#### Information shown
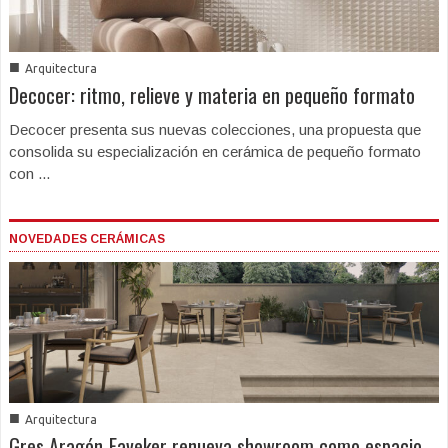
■
Arquitectura
Decocer: ritmo, relieve y materia en pequeño formato
Decocer presenta sus nuevas colecciones, una propuesta que
consolida su especialización en cerámica de pequeño formato
con ...
NOVEDADES CERÁMICAS
■
Arquitectura
Gres Aragón-Faveker renueva showroom como espacio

#### To-do item
Copy the whole of the material above exactly, but not its images.

#### Solution
■
Arquitectura
Decocer: ritmo, relieve y materia en pequeño formato
Decocer presenta sus nuevas colecciones, una propuesta que
consolida su especialización en cerámica de pequeño formato
con ...
NOVEDADES CERÁMICAS
■
Arquitectura
Gres Aragón-Faveker renueva showroom como espacio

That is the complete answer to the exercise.